§ YOUR INSTRUCTIONS: The expected output is each line below containing "utdrag", copied in full.

++++ DATA IN THIS EXERCISE

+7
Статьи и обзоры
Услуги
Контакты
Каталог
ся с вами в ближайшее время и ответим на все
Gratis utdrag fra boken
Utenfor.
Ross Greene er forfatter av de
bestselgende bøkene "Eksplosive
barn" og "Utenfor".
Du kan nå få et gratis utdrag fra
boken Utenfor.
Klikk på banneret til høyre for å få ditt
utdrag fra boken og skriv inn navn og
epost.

++++++++
++++ DATA IN THIS EXERCISE

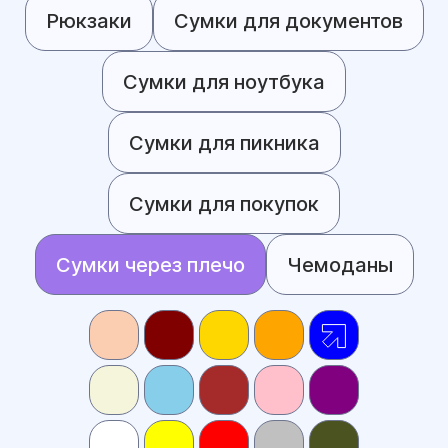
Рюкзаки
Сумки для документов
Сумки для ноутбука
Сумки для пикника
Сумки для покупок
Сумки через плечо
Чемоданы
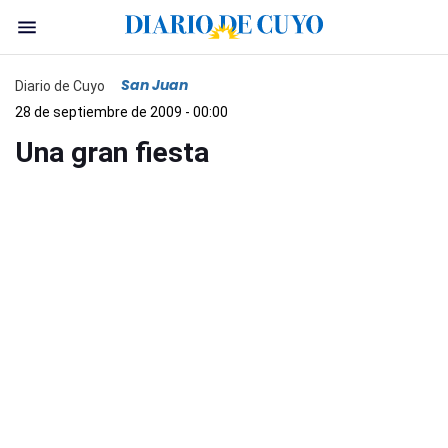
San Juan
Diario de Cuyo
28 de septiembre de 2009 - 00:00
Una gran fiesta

++++++++

§ RESPONSE FOR THIS EXERCISE:
Gratis utdrag fra boken
Du kan nå få et gratis utdrag fra
utdrag fra boken og skriv inn navn og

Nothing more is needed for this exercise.